Nazionalità: Inglese
Ruolo: Difensore, Centrocampista.

*Fondatore, primo capitano e allenatore del Milan.*

*"Saremo una squadra di diavoli. I nostri colori saranno il rosso come il fuoco e il nero come la paura che incuteremo agli avversari" (Herbert Kilpin)*

*"È l'ultima volta che vincete! Fonderò una squadra a Milano che vi batterà. I genoani mi presero in parola e si brindò alla fortuna del club milanese... non ancora nato." (Herbert Kilpin)*


Herbert Kilpin nasce a Nottingham nel 1870 subito appassionato di calcio già a 13 anni gioca per una piccola squadra amatoriale chiamata "Giuseppe Garibaldi". La sua carriera inizia nel Notts Olympic successivamente si trasferirà al Saint Andrews.
Approda in Italia nel 1891 trasferendosi a Torino per motivi di lavoro dove giocherà nella neonata Internazionale di Torino, sfiorerà lo scudetto per due volte perdendo sempre la finale contro il Genoa.

Nel 1898 si stabilì a Milano dove all'American Bar insieme ad altri amici inglesi *il 16 Dicembre 1899 fonda il Milan Cricket and Football Club,* di cui sarà primo capitano e primo allenatore. I risultati non tardano ad arrivare infatti *nel 1901 il Milan conquista il suo primo storico scudetto*, Kilpin metterà a segno una rete nella storica finale scudetto contro il Genoa, partita poi terminata con la vittoria dei rossoneri per 3-0 Herbert riesce quindi finalmente a battere il Genoa (Uno dei motivi per cui fondò il Milan). Successivamente riuscirà a vincere il campionato anche nel 1906 e nel 1907 scendendo in campo come difensore e come centrocampista.

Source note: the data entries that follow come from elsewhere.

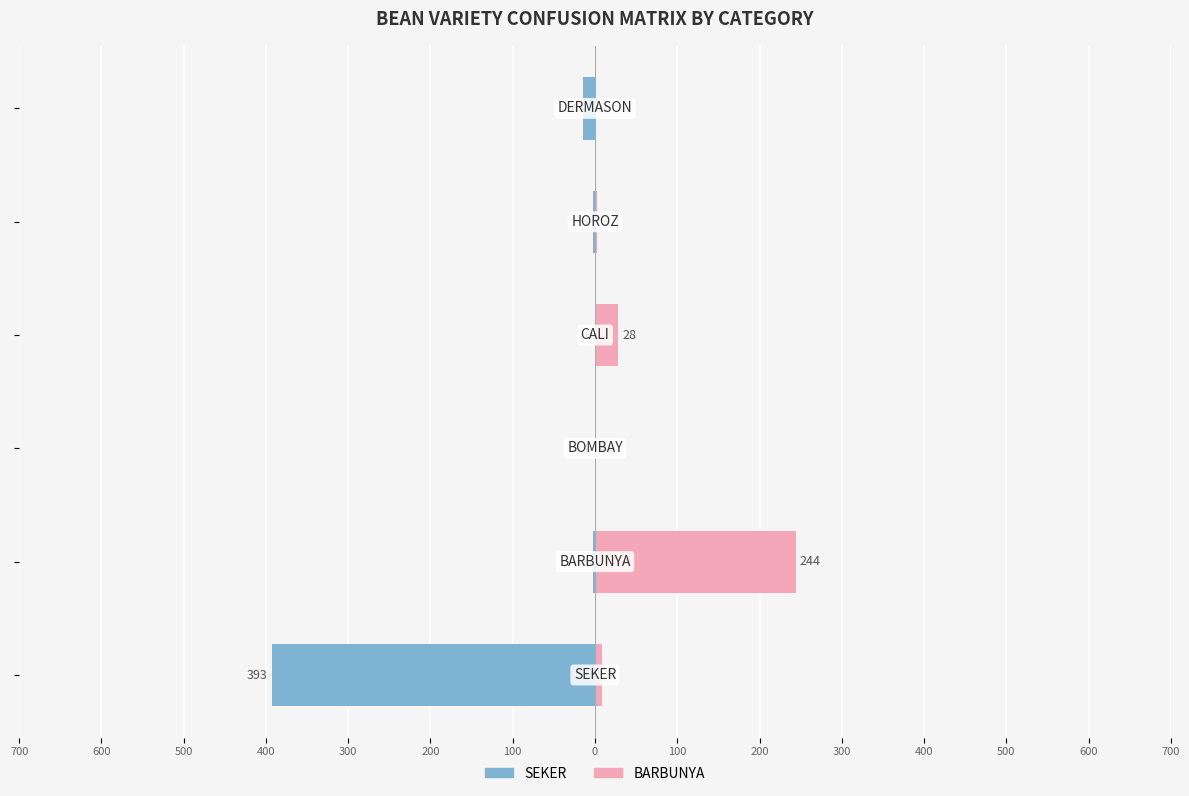

How many data points does each series have?

6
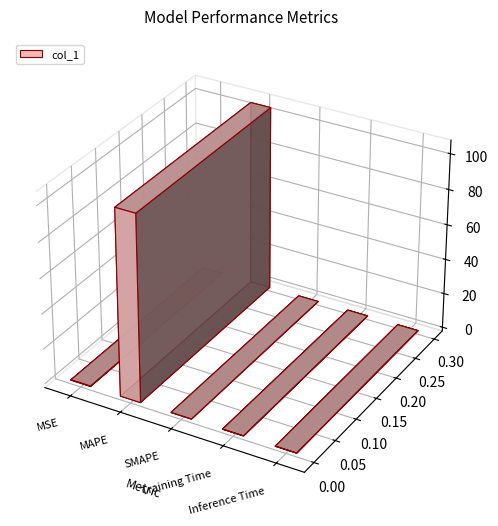

List the labels in order of value, largest first.

MAPE, MSE, Training Time, Inference Time, SMAPE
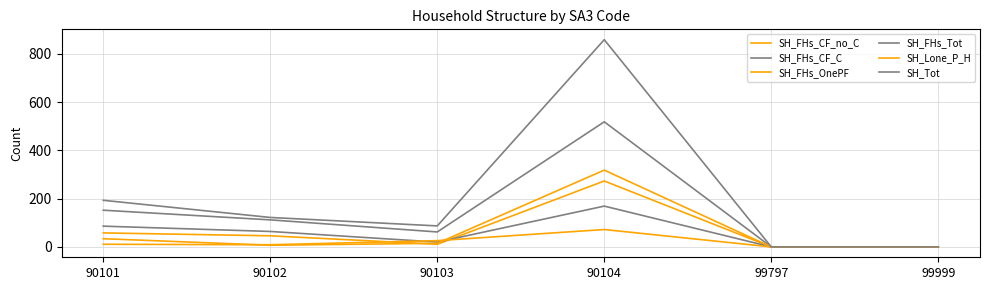

Is this an area chart (filled region under the line)?

No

Kilpin giocherà in rossonero per ben otto stagioni collezionando 23 presenze e 7 goal, si ritirerà nel 1908 giocando la sua ultima partita contro l'Old Boys Basel (Partita vinta dai rossoneri per 2-1).

Palmares:
3 Scudetti (1901, 1906, 1907)
2 Medaglia del Re (1901, 1902)


----------



## Livestrong (21 Febbraio 2013)

Omaggio della curva sud ieri:


----------



## Blu71 (21 Febbraio 2013)

Il nostro fondatore

Ieri sera ci ha protetto....


----------



## Fabry_cekko (21 Febbraio 2013)

grande stima per lui


----------



## AcetoBalsamico (21 Febbraio 2013)

Spesso tendiamo a dimenticarci di lui, per ovvie ragioni di età e periodi storici differenti. Ma effettivamente è lui ad aver fondato il Milan, è lui che ha scelto i nostri colori e il significato ad essi attribuito! Onore e rispetto a questo grande uomo, fondatore del Club più titolato al mondo!


----------



## esjie (21 Febbraio 2013)

Solo non ho capito una cosa, c'era un nesso con la partita per la coreografia di ieri?


----------



## tifoso evorutto (21 Febbraio 2013)

Ave


----------



## rossovero (22 Febbraio 2013)

La frase di fondazione bisognerebbe ripeterla negli spogliatoi prima delle partite importanti: ti mette una grinta addosso che sbraneresti un orso.


----------



## runner (22 Febbraio 2013)

esjie ha scritto:


> Solo non ho capito una cosa, c'era un nesso con la partita per la coreografia di ieri?



beh che un po' di storia ce l' abbiamo anche noi......


----------